The VTune and Advisor analyses run extremly fast when compared to my non-parallelized raw C++ code in VS2013.
Does VTune/Advisor use their own switch settings? Does the Intel analyses actually run the code or simulate it?
The code is an electromagnetic simulation and only generates matrices and has nothing to do with graphics. I have an AMD 8-core CPU with two Radeon 6990 boards (4 GPUs total because they each have 2 GPUs). I haven't parallized anything in the code yet. I need to understand the fundamentals of what I'm seeing first.
I'm using VS2013 with Intel Composer XE SP1
>>> Does the Intel analyses actually run the code or simulate it?>>>
Actually this is a cooperation of kernel mode modules (producers) and user mode modules (consumers). Your code is probably scheduled to run from inside the VTune UI and kernel mode modules are gathering CPU stats by reading and writing MSR registers. Specific module vtss.sys is used probably to walk thread stacks(kernel and user mode) and resolve function calls.
I've used Basic Hotspots, Advanced Hotspots, and any of the Advisor tools. The code runs and cycles through expected screen outputs in any of these analyses in under a second. If I run the code by itself, it'll take several minutes.
There's something fundamental that I'm missing about it's use. Iliy post is insightful though the program does appear to run as expected, just faster.
Yes, the program runs faster within VTune and it generates the expected outputs (data files and screen output).
I can run the program in VTune and get great performance. The executable is about 15x slower than if I run it in VTune. Additionally running it from the program debugger (F5 from within VS2013) is about 100x slower.

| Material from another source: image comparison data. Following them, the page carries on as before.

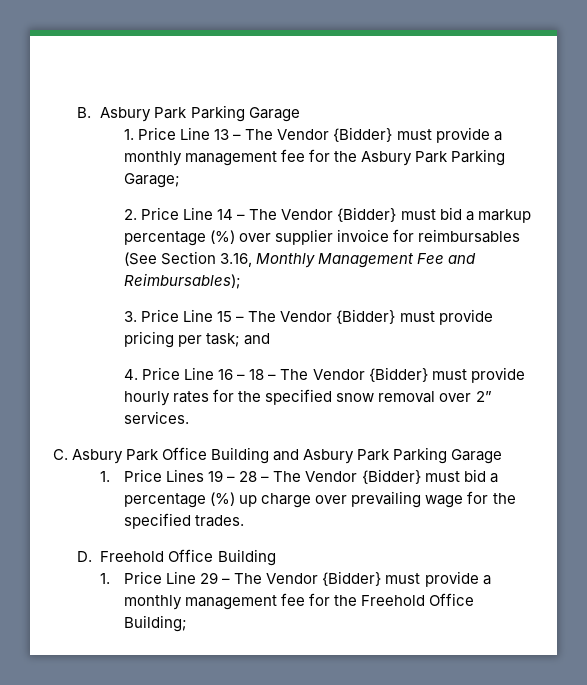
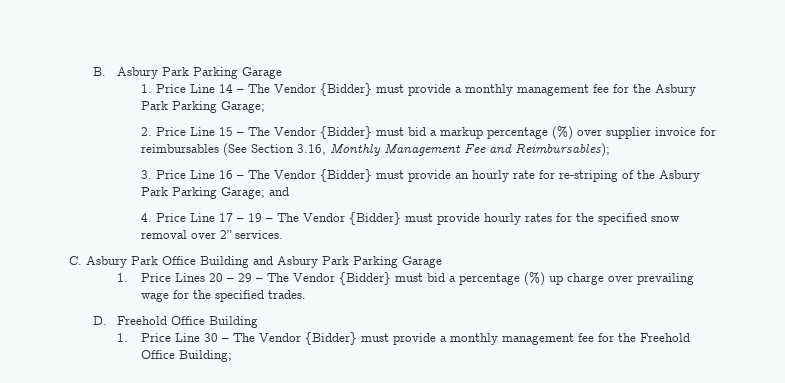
[214,129,230,140] 13 -> [219,84,234,93] 14
[217,209,234,220] 14 -> [219,127,234,136] 15
[217,309,493,325] [124,331,241,348] 15 – The Vendor {Bidder} must provide pricing per task; -> [219,169,701,182] [141,187,266,199] 16 – The Vendor {Bidder} must provide an hourly rate for re-striping of the Asbury Park Parking Garage;
[218,369,265,380] 16 – 18 -> [219,213,263,222] 17 – 19
[208,470,258,482] 19 – 28 -> [209,273,253,282] 20 – 29
[200,572,219,584] 29 -> [204,333,219,342] 30

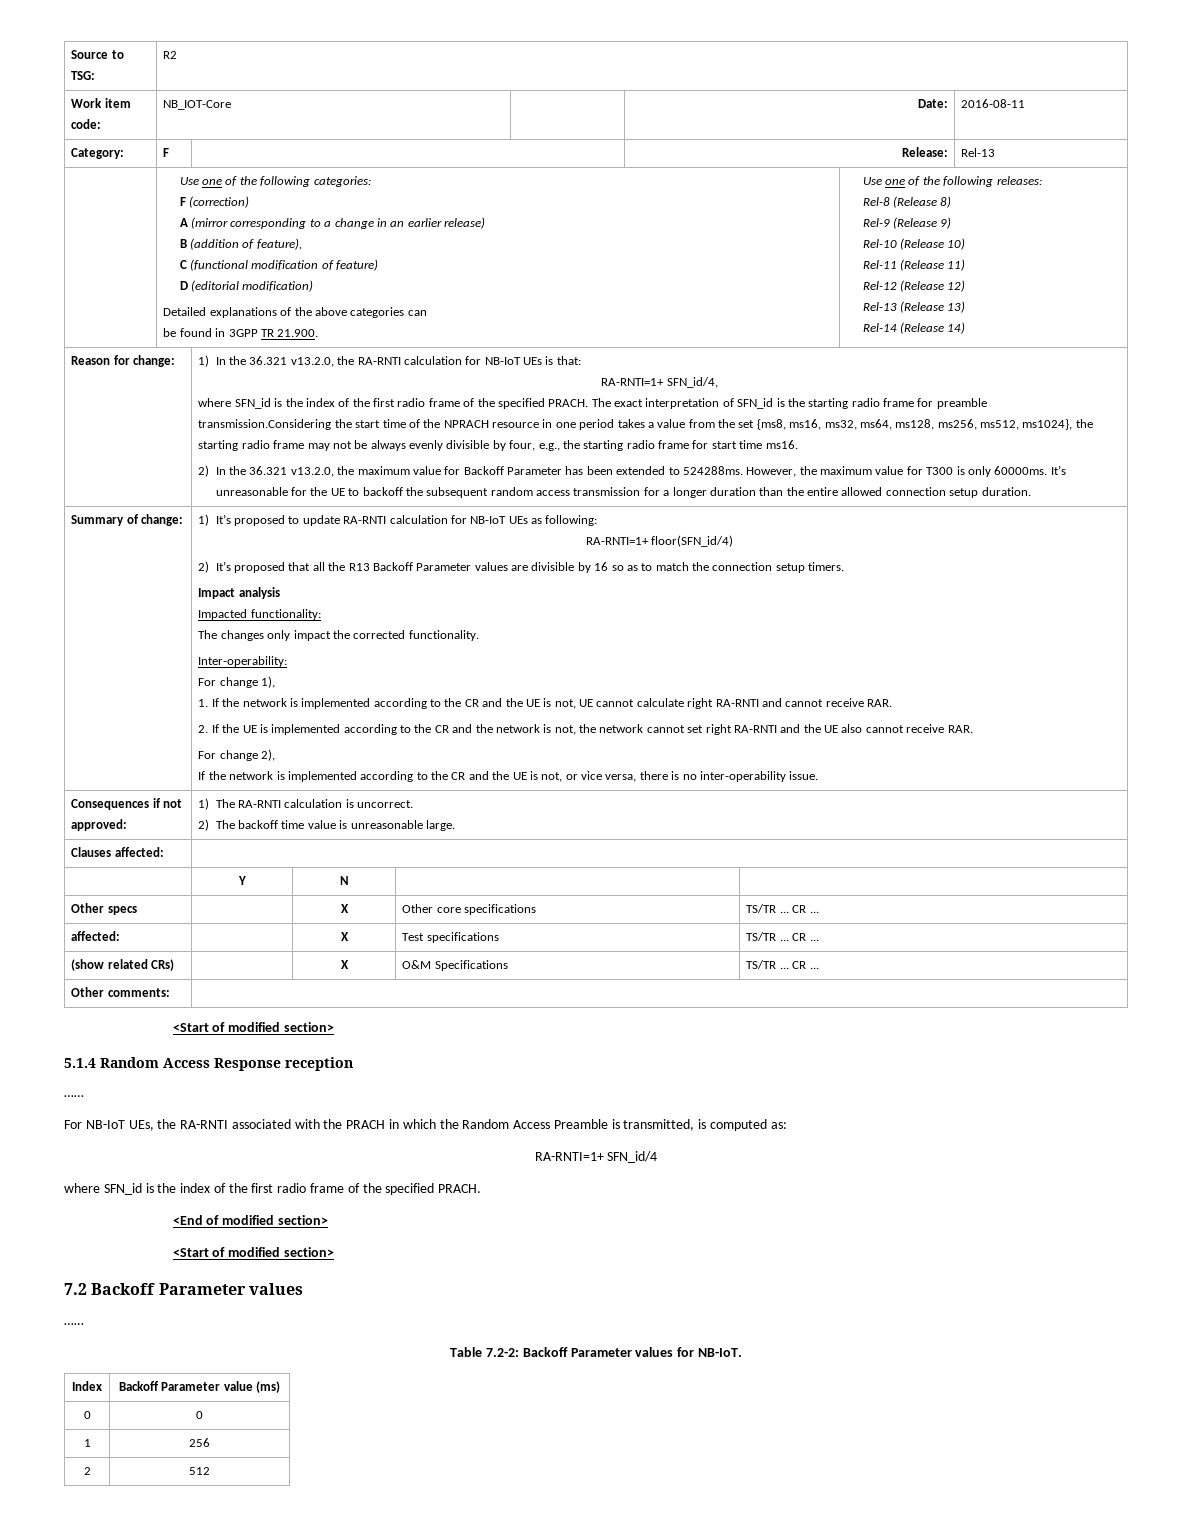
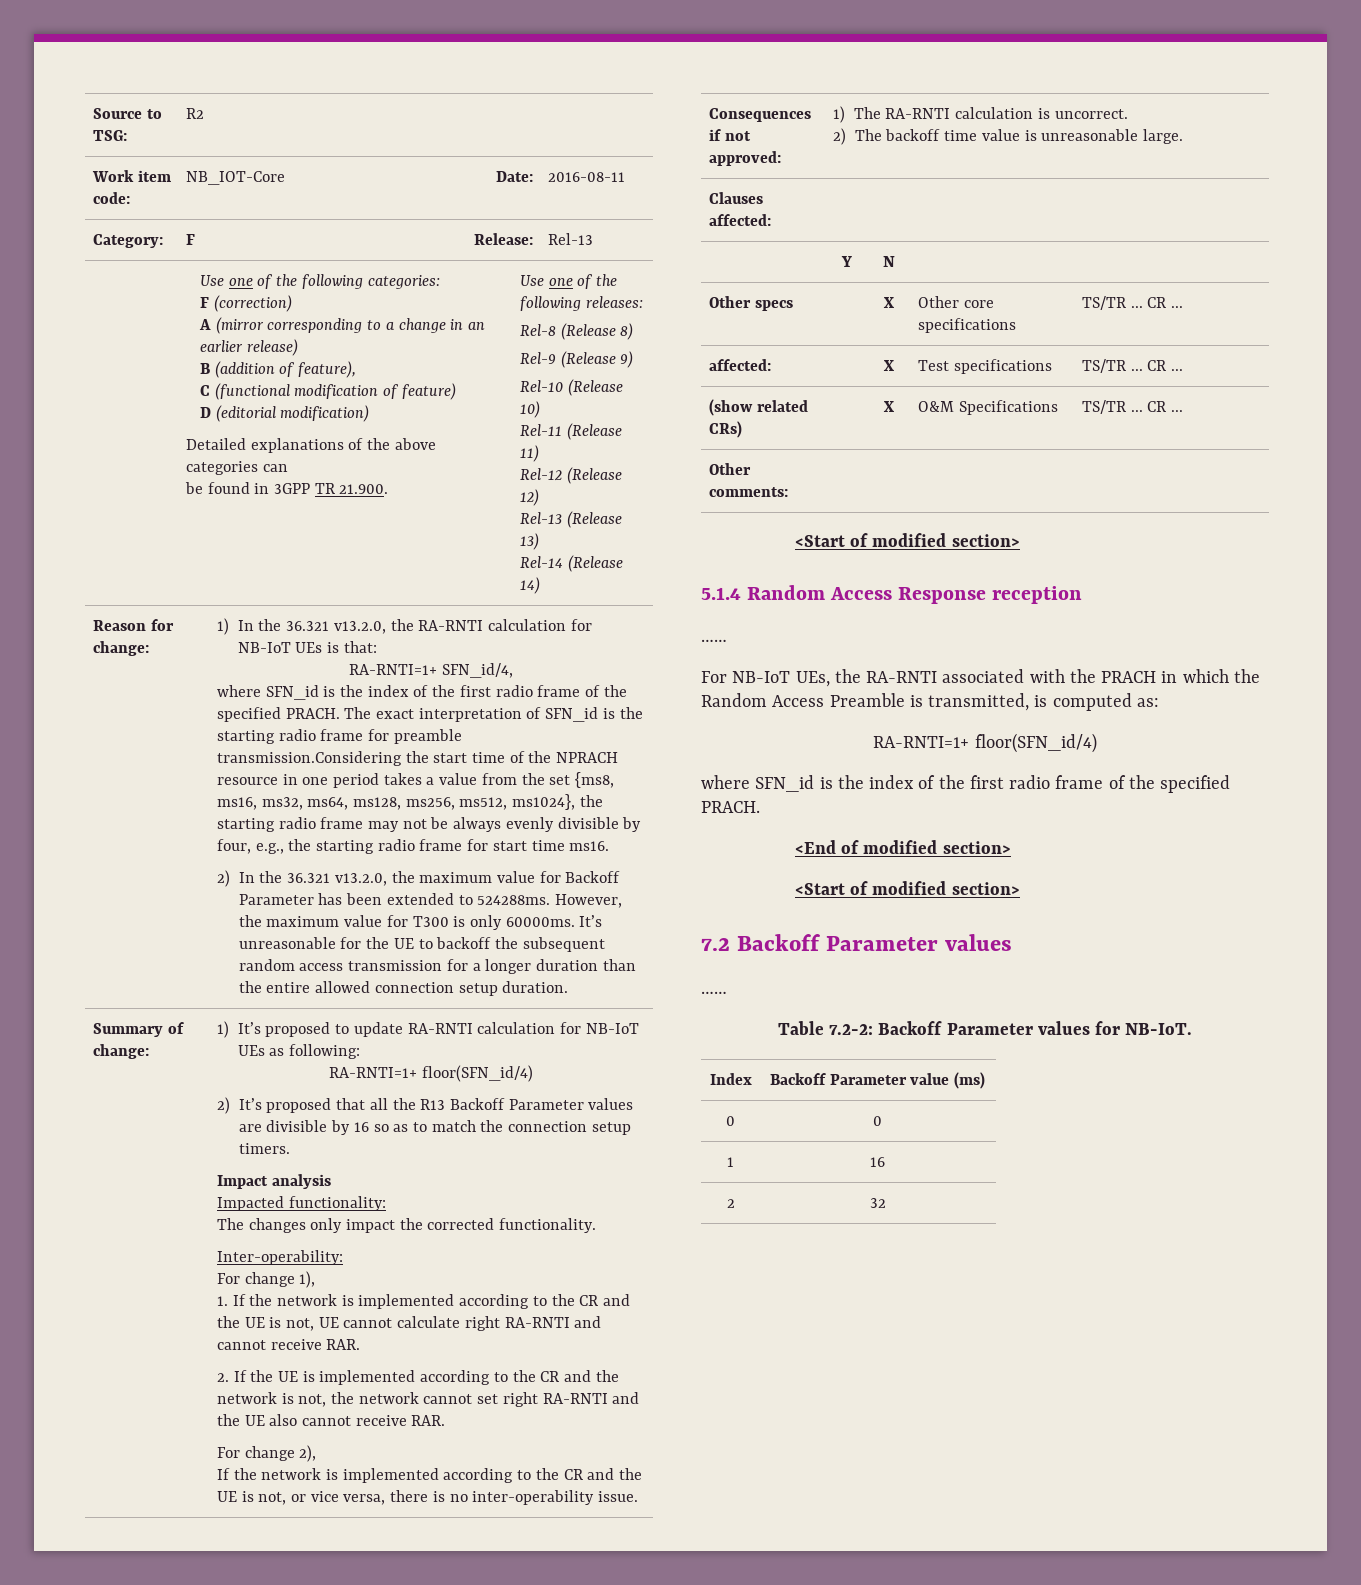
[607,1151,658,1163] SFN_id/4 -> [974,733,1097,753] floor(SFN_id/4)
[189,1438,210,1447] 256 -> [870,1157,885,1167] 16
[189,1467,210,1475] 512 -> [869,1198,886,1208] 32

I'd like to identify how I can match the performance of the VTune run code from the executable and a get the Visual Studios run release version somewhere close.

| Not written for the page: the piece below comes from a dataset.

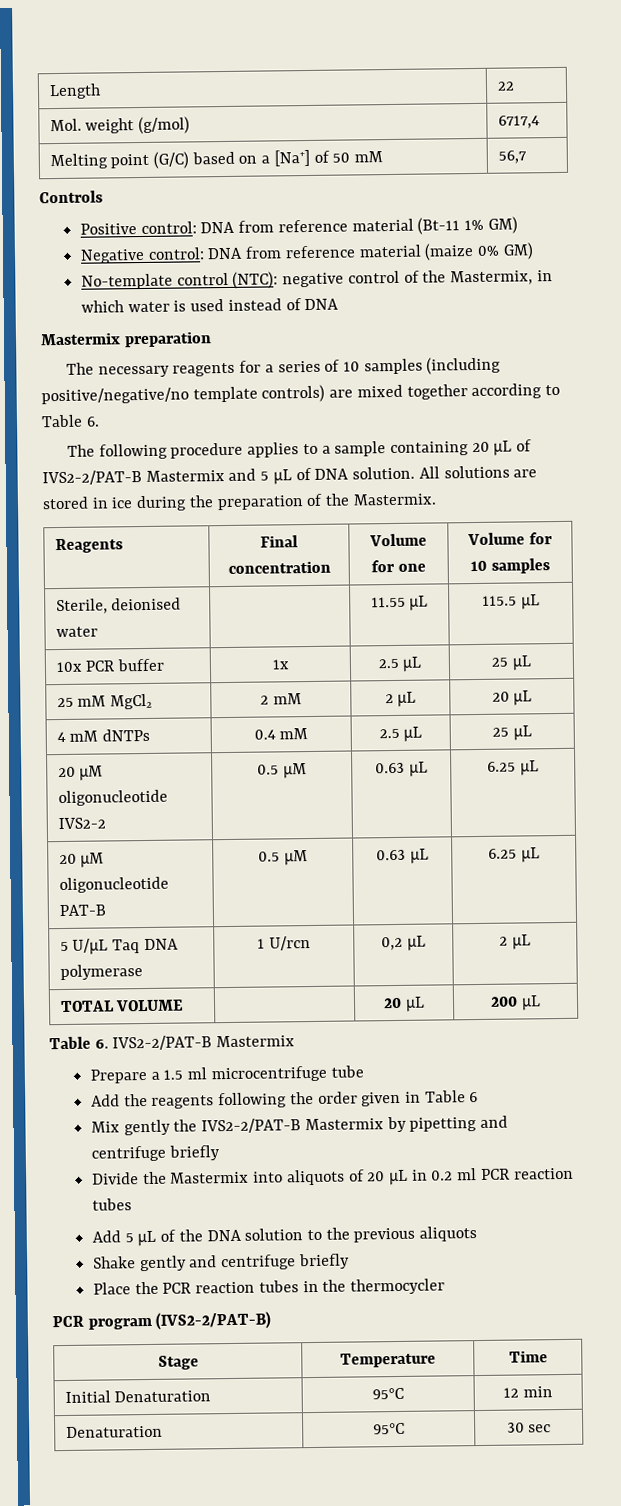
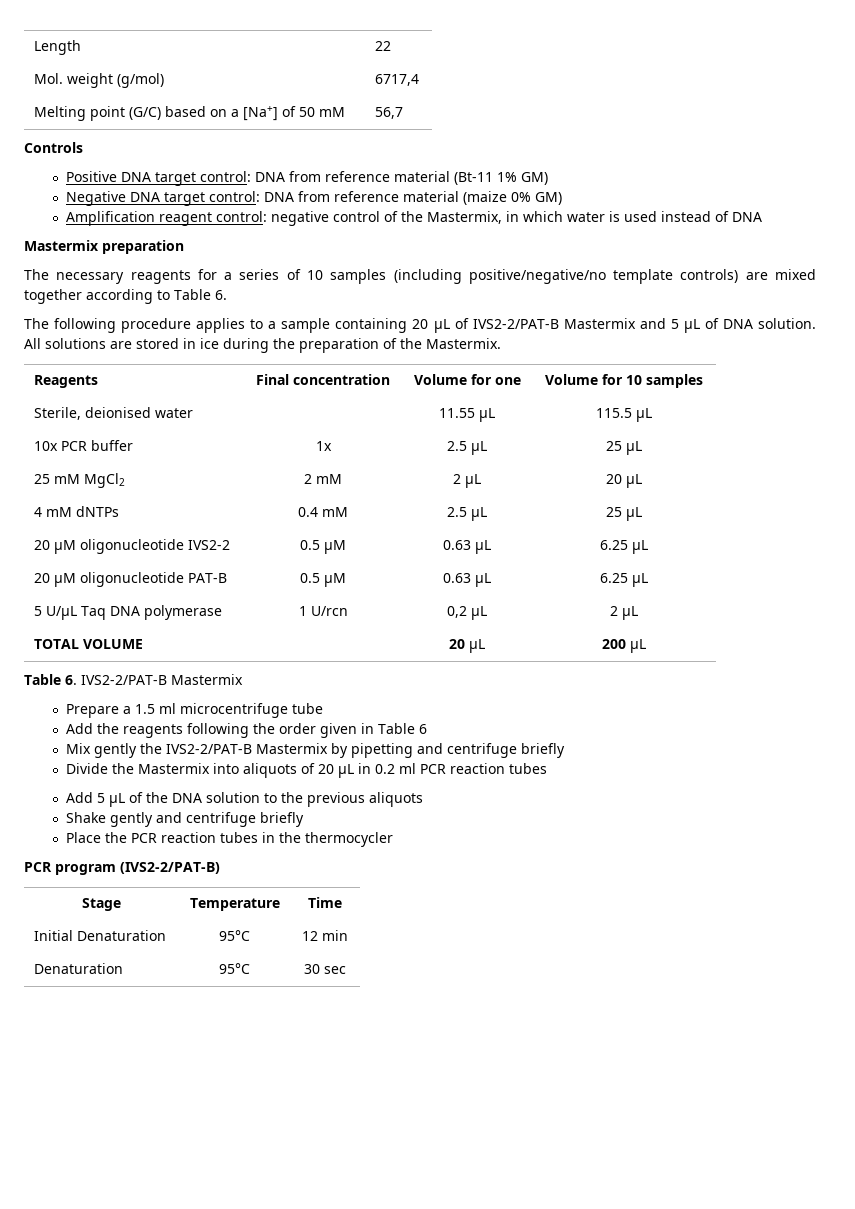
(137, 229) none -> [120,172,196,186] DNA target
(145, 256) none -> [129,192,205,206] DNA target
[80,271,279,290] No-template control (NTC): -> [65,211,267,226] Amplification reagent control:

VTune Amplifier never "simulates" your code. However, depending on your analysis type, it may inject some code. Under what analysis type(s) are you seeing this behavior?
AFAIK some kind of instrumentation is injected inside the profiled process address space,but I do not know how it can contribute to increased code performance. Maybe it is dependent of specific analysis type as @MrAnderson hints.
>>>Additionally running it from the program debugger (F5 from within VS2013) is about 100x slower.>>>
In this case VS debugger can perform additional checks on memory buffers and stack guard pages moreover it can execute breakpoints and attempt to handle various exceptions.
Thanks again Iliy. I did just that by putting a timer in the code and running it through different processes.
Human error and inexperience prevail in this case. The Intel VTune and Intel Survey Analysis all had virtually identical run times to the executable when run from the prompt. My failure was in two parts: #1 running an older release version from the prompt which was had 15x longer run-time (configuration control); and #2 not having my release configuration setup properly in VS to run at a speed representative of the executable.
Sorry to have wasted your time. I'm sure there are more satisfying problems to solve on the forum. You did give me an insight to the Intel tools which was, in part, what I was seeking.